Would you please repeat, word for word, only the lines from the one holding "pyautogui.write(' seperate t')" through the one holding "pyautogui.write('our')" in the material below, without the pictures?

#### Given records

BEGIN

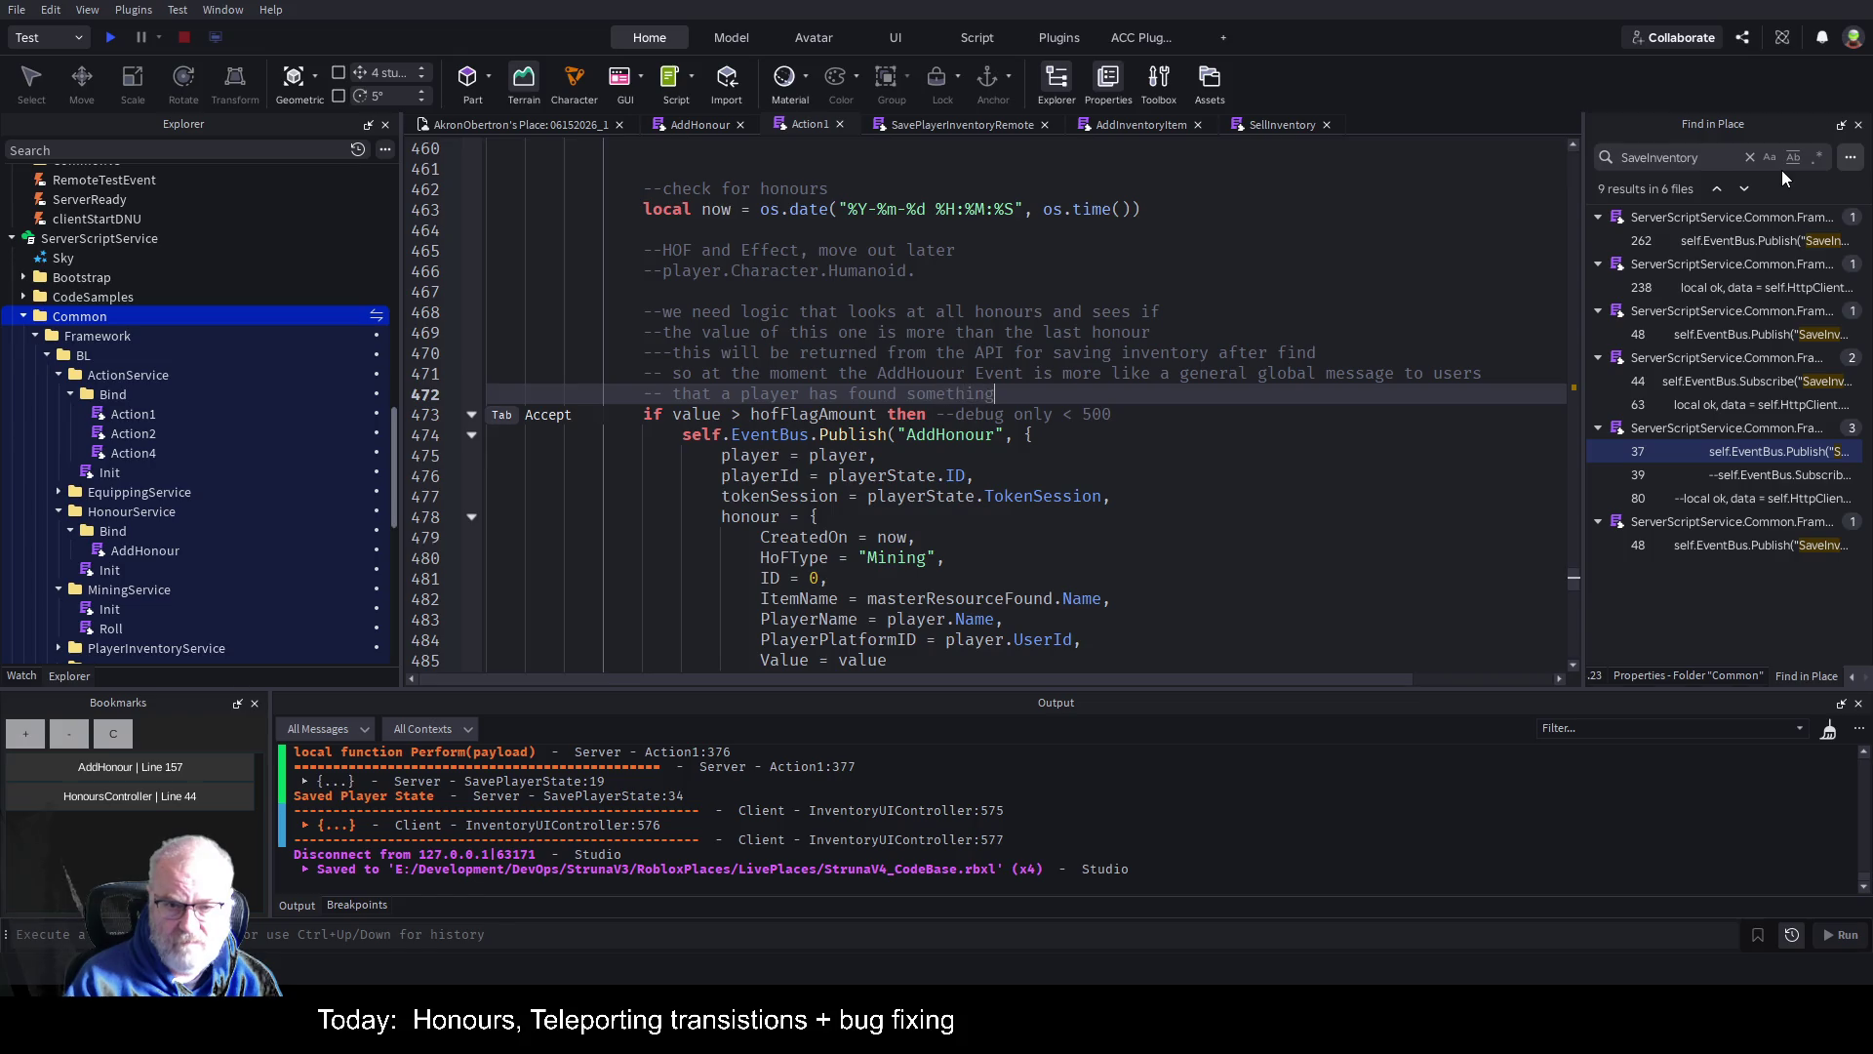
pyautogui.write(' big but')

END
BEGIN

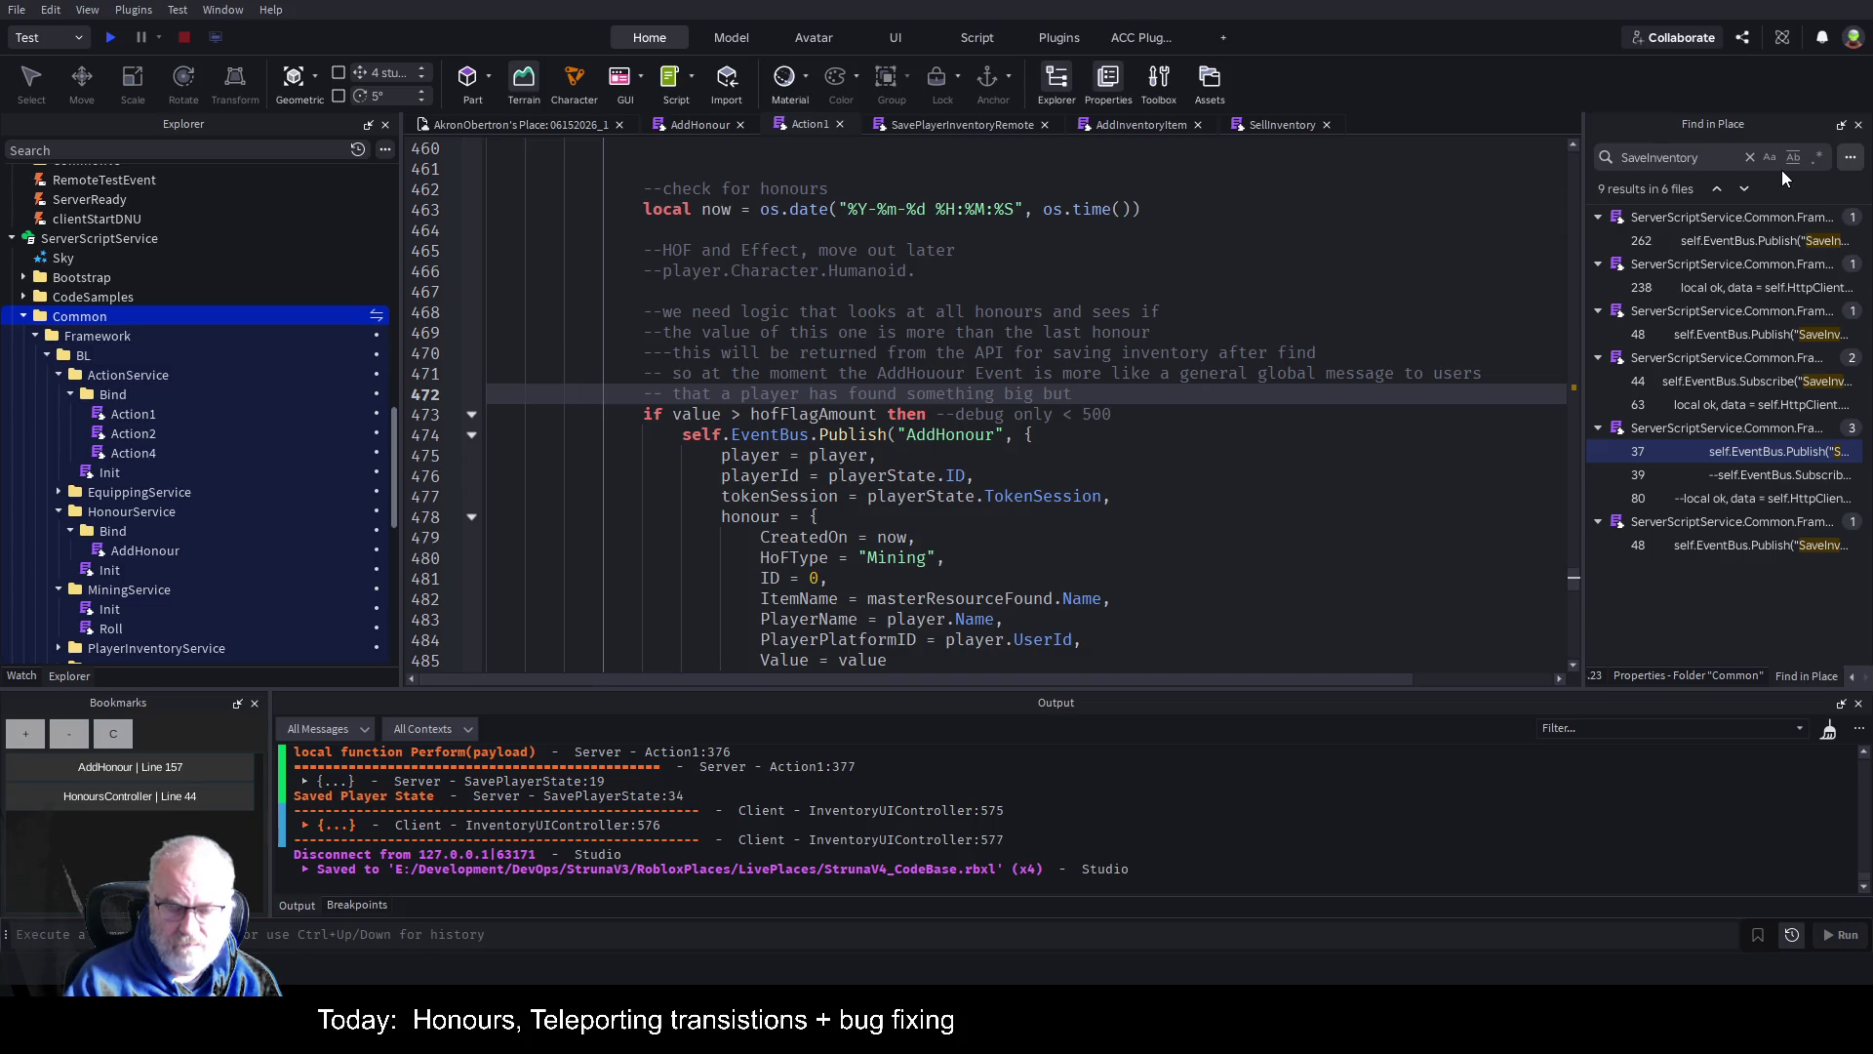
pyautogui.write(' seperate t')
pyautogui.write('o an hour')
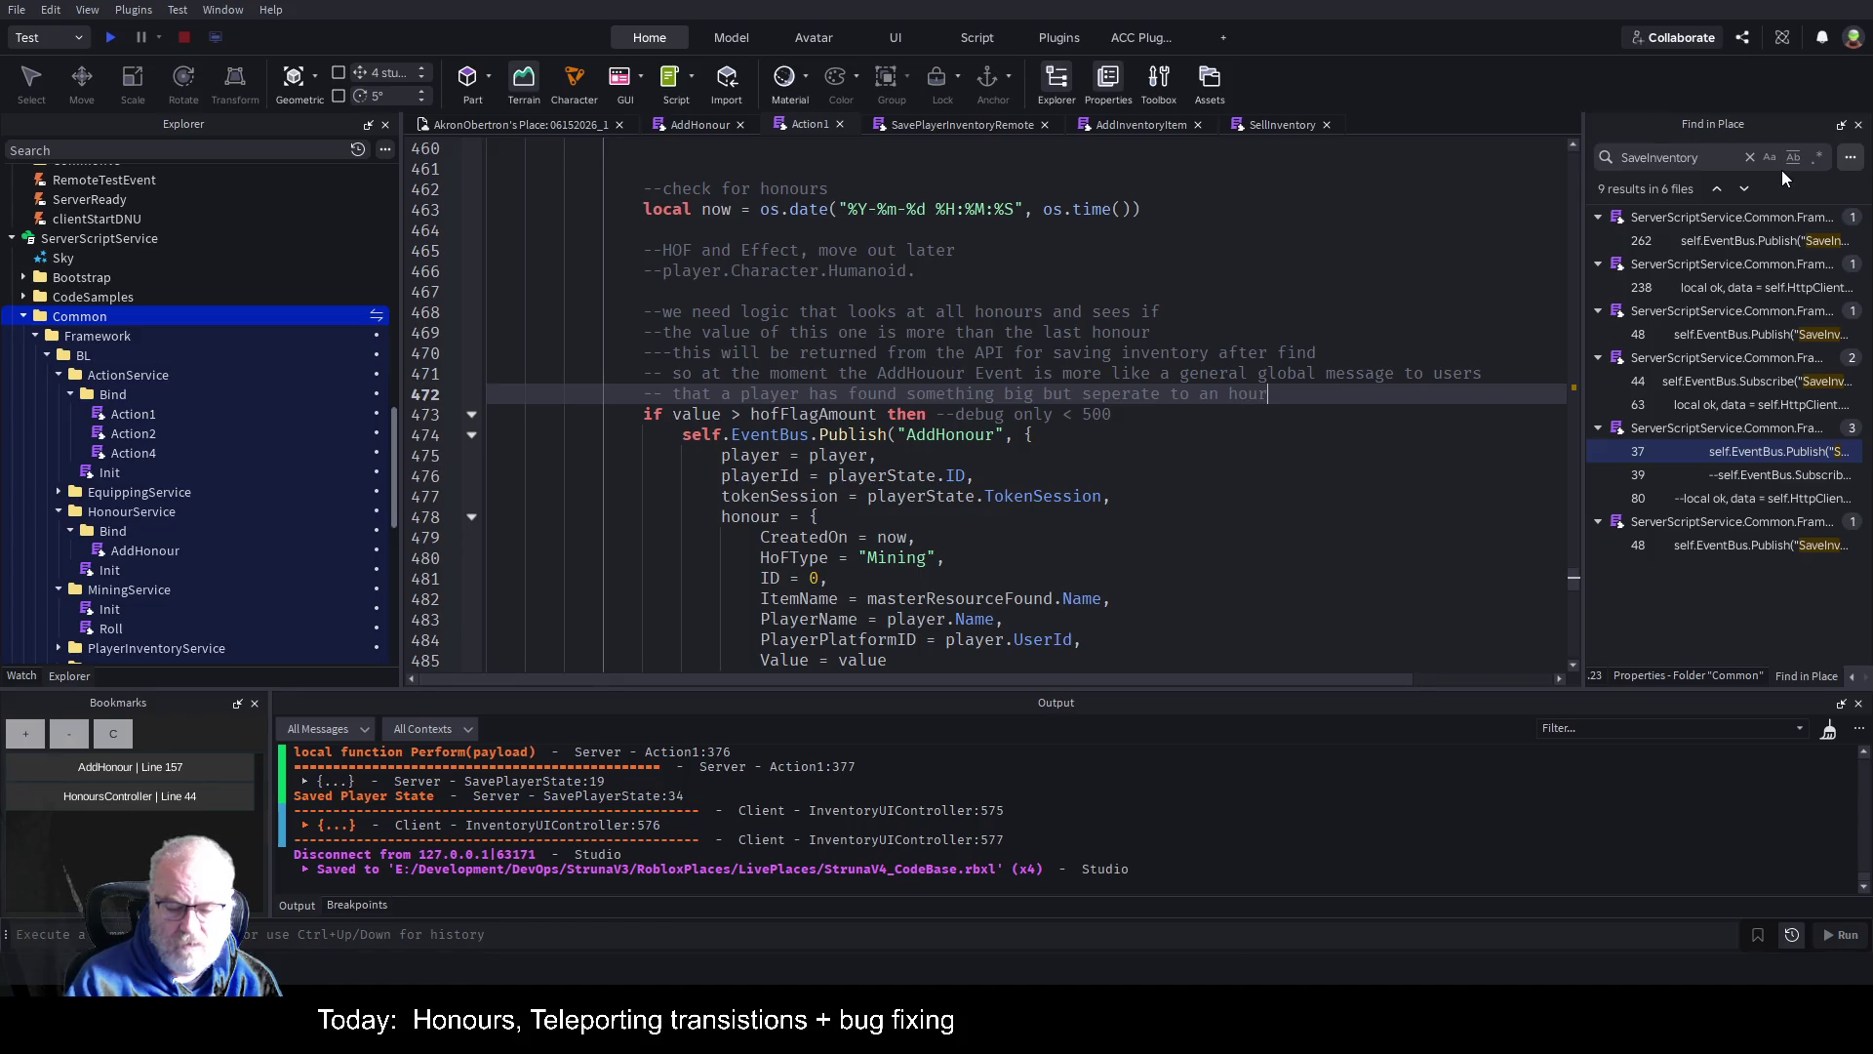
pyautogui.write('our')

END

#### Solution
pyautogui.write(' seperate t')
pyautogui.write('o an hour')
pyautogui.write('our')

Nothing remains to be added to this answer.